** EXTRACT PROVIDED **
Wifi meter app for L5

I have on my Ubuntu cellphone some app which shows the Wifi bands, used channels, signal strenght and AP SSIDs. Is there something similar for my L5?

LinSSID and Wifi Radar come to mind but neither seems to be working. First installs but does not launch, second is not even available in latest dabian. Both seem to be a few years old, not updated.

Through apt I found a package horst => Highly Optimized Radio Scanning Tool, which seem to habe a command line interface (CLI). This is what apt has to say about it:

Package: horst
Version: 5.1-2
Priority: optional
Section: net
Maintainer: Antoine Beaupré anarcat@debian.org
Installed-Size: 156 kB
Depends: libc6 (>= 2.17), libncurses6 (>= 6), libnl-3-200 (>= 3.2.7), libnl-genl-3-200 (>= 3.2.7), libtinfo6 (>= 6)

** Raw records **
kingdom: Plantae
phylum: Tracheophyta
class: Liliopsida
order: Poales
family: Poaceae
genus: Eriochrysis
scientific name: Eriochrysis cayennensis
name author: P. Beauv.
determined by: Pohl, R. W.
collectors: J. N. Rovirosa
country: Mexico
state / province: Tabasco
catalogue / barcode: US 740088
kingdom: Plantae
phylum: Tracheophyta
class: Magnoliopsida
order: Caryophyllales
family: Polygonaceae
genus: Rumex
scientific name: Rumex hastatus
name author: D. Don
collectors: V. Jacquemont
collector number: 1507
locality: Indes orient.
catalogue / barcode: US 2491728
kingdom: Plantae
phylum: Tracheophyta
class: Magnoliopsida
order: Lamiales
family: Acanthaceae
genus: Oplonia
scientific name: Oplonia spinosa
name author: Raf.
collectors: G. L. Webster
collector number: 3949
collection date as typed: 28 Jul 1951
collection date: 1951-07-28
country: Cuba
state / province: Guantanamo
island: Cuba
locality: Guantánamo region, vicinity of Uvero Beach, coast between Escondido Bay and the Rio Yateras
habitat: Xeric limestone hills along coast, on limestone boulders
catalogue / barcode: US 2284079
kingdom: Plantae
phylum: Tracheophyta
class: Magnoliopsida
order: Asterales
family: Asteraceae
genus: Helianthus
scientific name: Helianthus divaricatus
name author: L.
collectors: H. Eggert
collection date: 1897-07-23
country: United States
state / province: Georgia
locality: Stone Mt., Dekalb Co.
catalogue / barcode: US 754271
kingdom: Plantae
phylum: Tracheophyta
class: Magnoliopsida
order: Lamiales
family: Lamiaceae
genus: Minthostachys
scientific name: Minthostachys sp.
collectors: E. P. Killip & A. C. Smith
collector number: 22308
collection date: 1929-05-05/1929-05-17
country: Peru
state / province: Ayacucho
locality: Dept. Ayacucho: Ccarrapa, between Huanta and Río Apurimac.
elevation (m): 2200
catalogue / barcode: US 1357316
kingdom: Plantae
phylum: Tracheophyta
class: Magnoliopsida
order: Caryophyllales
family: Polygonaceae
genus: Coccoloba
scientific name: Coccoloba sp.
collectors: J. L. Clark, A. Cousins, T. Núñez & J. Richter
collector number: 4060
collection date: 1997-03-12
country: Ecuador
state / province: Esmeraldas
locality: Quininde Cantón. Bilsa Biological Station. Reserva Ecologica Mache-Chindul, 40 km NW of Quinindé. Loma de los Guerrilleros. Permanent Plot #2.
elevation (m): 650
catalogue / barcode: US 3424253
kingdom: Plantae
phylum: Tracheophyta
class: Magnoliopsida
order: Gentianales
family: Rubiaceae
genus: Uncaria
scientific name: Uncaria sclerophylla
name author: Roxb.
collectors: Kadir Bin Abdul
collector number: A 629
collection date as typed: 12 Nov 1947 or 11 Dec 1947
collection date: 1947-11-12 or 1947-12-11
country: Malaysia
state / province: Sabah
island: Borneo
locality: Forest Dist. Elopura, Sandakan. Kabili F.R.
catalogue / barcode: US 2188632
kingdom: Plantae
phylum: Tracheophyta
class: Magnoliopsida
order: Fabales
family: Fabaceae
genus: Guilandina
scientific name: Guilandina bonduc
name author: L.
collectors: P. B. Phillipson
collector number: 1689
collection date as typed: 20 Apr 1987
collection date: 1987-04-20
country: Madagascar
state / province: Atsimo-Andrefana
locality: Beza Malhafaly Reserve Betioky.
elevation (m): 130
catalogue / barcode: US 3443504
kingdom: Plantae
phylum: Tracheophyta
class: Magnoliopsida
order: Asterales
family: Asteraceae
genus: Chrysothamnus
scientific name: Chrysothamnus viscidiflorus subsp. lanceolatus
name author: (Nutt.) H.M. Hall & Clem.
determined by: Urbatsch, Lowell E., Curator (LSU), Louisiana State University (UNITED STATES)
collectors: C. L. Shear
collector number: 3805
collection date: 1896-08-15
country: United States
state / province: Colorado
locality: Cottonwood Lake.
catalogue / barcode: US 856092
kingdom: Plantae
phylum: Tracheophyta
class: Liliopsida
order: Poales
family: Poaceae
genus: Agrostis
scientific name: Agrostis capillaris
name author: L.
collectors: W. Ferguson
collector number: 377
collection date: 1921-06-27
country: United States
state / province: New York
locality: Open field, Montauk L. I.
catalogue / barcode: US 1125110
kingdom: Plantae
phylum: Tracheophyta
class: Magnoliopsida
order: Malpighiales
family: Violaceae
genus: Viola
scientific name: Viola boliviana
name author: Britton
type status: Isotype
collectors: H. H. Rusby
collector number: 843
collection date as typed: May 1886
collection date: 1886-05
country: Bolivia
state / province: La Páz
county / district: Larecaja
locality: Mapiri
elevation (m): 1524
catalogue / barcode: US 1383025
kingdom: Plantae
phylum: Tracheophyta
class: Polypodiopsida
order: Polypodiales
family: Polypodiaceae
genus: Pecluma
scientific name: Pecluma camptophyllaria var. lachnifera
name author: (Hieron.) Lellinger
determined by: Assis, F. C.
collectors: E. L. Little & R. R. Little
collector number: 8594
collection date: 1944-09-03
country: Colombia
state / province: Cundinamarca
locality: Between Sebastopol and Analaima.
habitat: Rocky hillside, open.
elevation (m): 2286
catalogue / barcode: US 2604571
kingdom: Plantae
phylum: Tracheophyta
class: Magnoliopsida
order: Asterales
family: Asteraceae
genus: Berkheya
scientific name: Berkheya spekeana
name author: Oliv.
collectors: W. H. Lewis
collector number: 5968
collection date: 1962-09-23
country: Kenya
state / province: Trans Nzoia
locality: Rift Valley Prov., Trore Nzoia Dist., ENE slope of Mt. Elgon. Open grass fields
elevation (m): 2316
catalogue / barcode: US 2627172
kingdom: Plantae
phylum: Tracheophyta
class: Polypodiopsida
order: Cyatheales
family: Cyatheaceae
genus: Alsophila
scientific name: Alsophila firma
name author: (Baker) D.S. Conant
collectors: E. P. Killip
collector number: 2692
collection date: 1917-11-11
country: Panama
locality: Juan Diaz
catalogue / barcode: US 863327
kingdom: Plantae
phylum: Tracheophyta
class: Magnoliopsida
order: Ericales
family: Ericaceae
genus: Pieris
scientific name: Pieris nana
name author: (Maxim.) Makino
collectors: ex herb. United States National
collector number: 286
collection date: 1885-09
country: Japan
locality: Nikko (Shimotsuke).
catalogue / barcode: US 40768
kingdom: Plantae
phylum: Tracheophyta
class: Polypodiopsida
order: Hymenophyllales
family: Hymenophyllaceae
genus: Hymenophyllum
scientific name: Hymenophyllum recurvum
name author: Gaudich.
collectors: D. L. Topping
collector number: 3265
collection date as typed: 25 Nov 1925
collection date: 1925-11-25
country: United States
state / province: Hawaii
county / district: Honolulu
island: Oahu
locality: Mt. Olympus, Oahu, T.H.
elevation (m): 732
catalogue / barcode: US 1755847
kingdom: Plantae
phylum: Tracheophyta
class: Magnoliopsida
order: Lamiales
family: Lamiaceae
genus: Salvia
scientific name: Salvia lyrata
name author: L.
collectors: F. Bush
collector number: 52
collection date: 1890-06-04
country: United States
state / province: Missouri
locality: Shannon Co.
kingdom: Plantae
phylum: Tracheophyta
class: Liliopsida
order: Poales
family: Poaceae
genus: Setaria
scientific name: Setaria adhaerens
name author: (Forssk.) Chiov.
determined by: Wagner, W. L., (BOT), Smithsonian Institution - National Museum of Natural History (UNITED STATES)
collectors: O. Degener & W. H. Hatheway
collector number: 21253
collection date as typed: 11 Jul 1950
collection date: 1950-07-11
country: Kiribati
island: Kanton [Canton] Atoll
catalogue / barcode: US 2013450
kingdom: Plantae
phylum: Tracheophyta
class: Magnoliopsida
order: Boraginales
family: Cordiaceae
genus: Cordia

** WHAT IS NEEDED **
Can you reproduce the forum post word for word, beginning at the words "Through apt I" and stopping after "libtinfo6 (>= 6)"? Draw only on the forum post.

** THE COMPLETED TASK **
Through apt I found a package horst => Highly Optimized Radio Scanning Tool, which seem to habe a command line interface (CLI). This is what apt has to say about it:

Package: horst
Version: 5.1-2
Priority: optional
Section: net
Maintainer: Antoine Beaupré anarcat@debian.org
Installed-Size: 156 kB
Depends: libc6 (>= 2.17), libncurses6 (>= 6), libnl-3-200 (>= 3.2.7), libnl-genl-3-200 (>= 3.2.7), libtinfo6 (>= 6)